China während der Ming-Synastie: Die beschauliche Stadt Guancheng wird von vier Familien mit ihren Kampfschulen beherrscht – alle Familienoberhäupter sind Meister und Hüter der asiatischen Kampfkünste. Die Ruhe wird jedoch gestört, als zwei mysteriöse Fremde mit vermeintlichen Piratenschwerten in die Stadt kommen und eine neue Art des des Kung Fu etablieren wollen. Um eine neue Schule eröffnen zu können, müssen sie sich zunächst durch die Tore der vier Schulen kämpfen. Während der ältere Schwertkämpfer gefangen genommen werden kann, gelingt dem jüngeren die Flucht. Fortan wirbelt er das Leben in Guancheng gehörig durcheinander ...

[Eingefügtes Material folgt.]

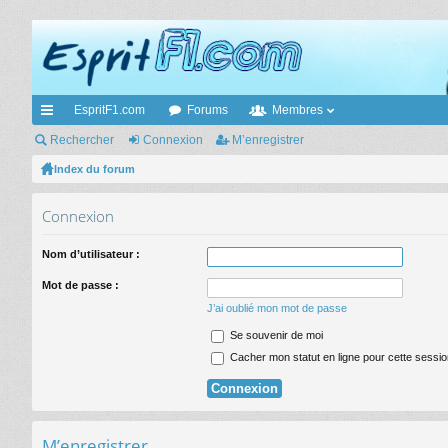
EspritF1.com
Forums
Membres
cc
Rechercher
Connexion
M’enregistrer
ès
Index du forum
ra
Connexion
pi
Nom d’utilisateur :
de
Mot de passe :
J’ai oublié mon mot de passe
Se souvenir de moi
Cacher mon statut en ligne pour cette sessio
M’enregistrer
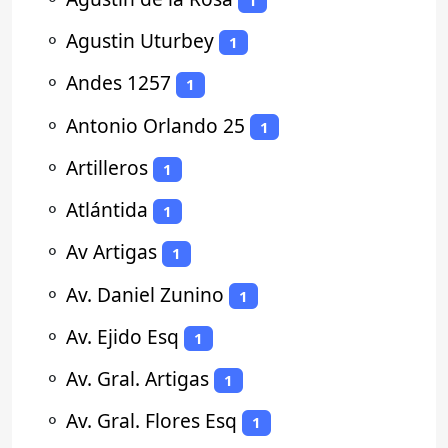
⚬
Agustin Uturbey
1
⚬
Andes 1257
1
⚬
Antonio Orlando 25
1
⚬
Artilleros
1
⚬
Atlántida
1
⚬
Av Artigas
1
⚬
Av. Daniel Zunino
1
⚬
Av. Ejido Esq
1
⚬
Av. Gral. Artigas
1
⚬
Av. Gral. Flores Esq
1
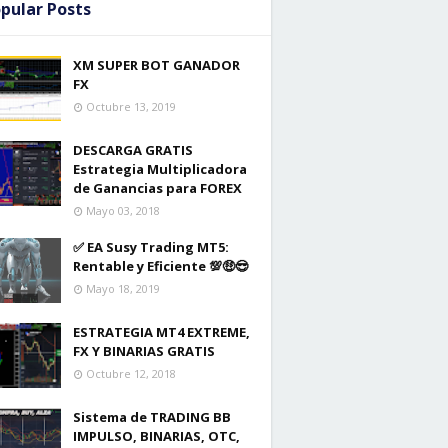
pular Posts
XM SUPER BOT GANADOR
FX
Octubre 13, 2019
DESCARGA GRATIS
Estrategia Multiplicadora
de Ganancias para FOREX
Mayo 03, 2018
✅ EA Susy Trading MT5:
Rentable y Eficiente 💯🤑😎
Mayo 18, 2019
ESTRATEGIA MT4 EXTREME,
FX Y BINARIAS GRATIS
Octubre 12, 2018
Sistema de TRADING BB
IMPULSO, BINARIAS, OTC,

Das in prächtig-stimmigen Bildern eingefangene Actiondrama mit Martial-Arts-Einlagen ist das Regiedebüt des chinesischen Filmemachers Haofeng Xu (auch Ko-Autor von Wong Kar-wais "The Grandmasters"), dass er nach eigenem Drehbuch in Szene setzte. Hart gesottene Martial-Arts-Fans werden auf die ruhige Erzählweise, die sich viel Zeit nimmt, sicher mit Missfallen reagieren, denn wirbelnde Kämpfer, die sich stundenlange Gefechte liefern, sucht man hier eher vergeblich. Vielmehr beschäftigt sich der Autor und Regisseur mit den Mythen und den Überlieferungen seines Landes und zeigt, wie der Einbruch des Fremden und Vergessenen in Form einer unbekannten Waffe und eines unbekannten Kämpfers die überlieferten Traditionen einer eingeschworenen Gemeinschaft durcheinander wirbeln können. Dabei setzt Xu die Actionszenen betont spärlich, aber gekonnt ein. Für mitteleuropäische Sehgewohnheiten ein ungewöhnliches Werk, das aber sicher seine Freunde finden wird.